Ich liebe „L'Idole“, der Songtext ist fantastisch. Er spricht über die andere Seite der Bühne aus Sicht eines Sängers und widerlegt mit Selbsthumor und einem gewissen Zynismus (sehr pariserisch!) das Bild von Glanz und Glamour, das das Publikum vom Künstler hat, das aber so meist gar nicht zutrifft.

 

Warum haben Sie zugestimmt, „Il est 5 heures, Paris s'éveille“ zu covern?
Zunächst einmal habe ich mich gefreut, diese Ode an eine Stadt singen zu dürfen, die ich liebe, von der ich mich aber aufgrund der Lockdowns länger als erwartet fernhalten musste. Auf diese Wiese konnte ich wieder zu ihr zurückkehren! Außerdem ist es eine Ehre, Jacques Dutronc interpretieren zu dürfen, da er zu meinen Lieblingskünstlern gehört. Ich schätze sehr, was er und Françoise Hardy der französischen Musik geschenkt haben. Sie haben sie durch ihre Freiheit, ihren Charme und ihre Frechheit entstaubt, ohne sie scheinbar direkt zu berühren. Und wie der Zufall es so will, habe ich erst vor Kurzem ein Duett mit ihrem absolut genialen Sohn, Thomas Dutronc, aufgenommen!

 

Wie genau sind Sie beim Covern vorgegangen?
Ich bin zwar ein Fan der 60er-Jahre, aber wenn ich einen Song aus diesem Jahrzehnt covere, versuche ich immer, mich so weit wie möglich von seiner Ästhetik zu entfernen, damit das Ganze nicht zu einer Parodie wird. Die Vergangenheit ist vorbei!

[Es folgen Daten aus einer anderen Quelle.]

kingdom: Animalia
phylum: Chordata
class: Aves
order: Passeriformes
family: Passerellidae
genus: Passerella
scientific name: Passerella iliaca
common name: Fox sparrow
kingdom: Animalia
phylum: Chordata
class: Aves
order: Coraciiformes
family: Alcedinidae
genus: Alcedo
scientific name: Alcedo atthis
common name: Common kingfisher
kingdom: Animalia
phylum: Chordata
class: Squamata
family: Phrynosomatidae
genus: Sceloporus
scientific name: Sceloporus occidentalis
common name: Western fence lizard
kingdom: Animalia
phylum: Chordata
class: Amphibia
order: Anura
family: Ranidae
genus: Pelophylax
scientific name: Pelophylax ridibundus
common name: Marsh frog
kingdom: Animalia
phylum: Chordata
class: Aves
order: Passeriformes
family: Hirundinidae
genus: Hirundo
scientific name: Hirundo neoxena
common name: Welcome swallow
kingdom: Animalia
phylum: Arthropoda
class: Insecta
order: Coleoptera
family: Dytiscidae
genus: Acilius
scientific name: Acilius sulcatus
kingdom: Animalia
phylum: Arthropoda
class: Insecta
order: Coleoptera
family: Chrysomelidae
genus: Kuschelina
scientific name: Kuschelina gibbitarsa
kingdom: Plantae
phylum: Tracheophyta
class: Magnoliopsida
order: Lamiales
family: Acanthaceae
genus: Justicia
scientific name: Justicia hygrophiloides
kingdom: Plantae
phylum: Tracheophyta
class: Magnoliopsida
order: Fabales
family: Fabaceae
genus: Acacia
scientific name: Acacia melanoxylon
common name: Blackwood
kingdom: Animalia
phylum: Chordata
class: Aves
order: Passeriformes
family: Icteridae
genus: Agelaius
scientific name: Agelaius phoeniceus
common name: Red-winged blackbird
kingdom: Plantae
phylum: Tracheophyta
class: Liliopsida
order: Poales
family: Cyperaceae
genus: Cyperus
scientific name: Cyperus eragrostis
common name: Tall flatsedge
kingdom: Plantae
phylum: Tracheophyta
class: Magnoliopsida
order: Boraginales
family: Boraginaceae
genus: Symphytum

Man muss versuchen, die Fortsetzung zu schreiben, indem man etwas Neues vorschlägt, ohne dabei das Erbe zu verleugnen. Das Wichtigste ist, ein Künstler seiner eigenen Zeit zu sein. Ich wollte dem Ganzen also die DNA meiner eigenen musikalischen Welt verleihen: organischer, produzierter Pop, vor allem mit einem berauschenden Bass. Bei der Aufnahme habe ich mit meinem engsten Team zusammengearbeitet, den Musikern und Regisseuren Ambroise Willaume alias Sage und Yuksek.

 

Was sind Ihre musikalischen Inspirationen?
Sie sind sehr vielfältig! Von Erik Saties melancholischem Klavier über den Psychedelia-Rock von Spacemen 3 bis hin zu Jacques Brels heimischen Liedern ... Mir ist es wichtig, neugierig zu bleiben und mich von allen Künsten im weitesten Sinne inspirieren zu lassen: Malerei, Fotografie, Film, Mode. Ich verfolge außerdem aufmerksam, was bei meinen französischen Kolleginnen und Kollegen passiert, zum Beispiel Juliette Armanet, Hervé oder P.R2B.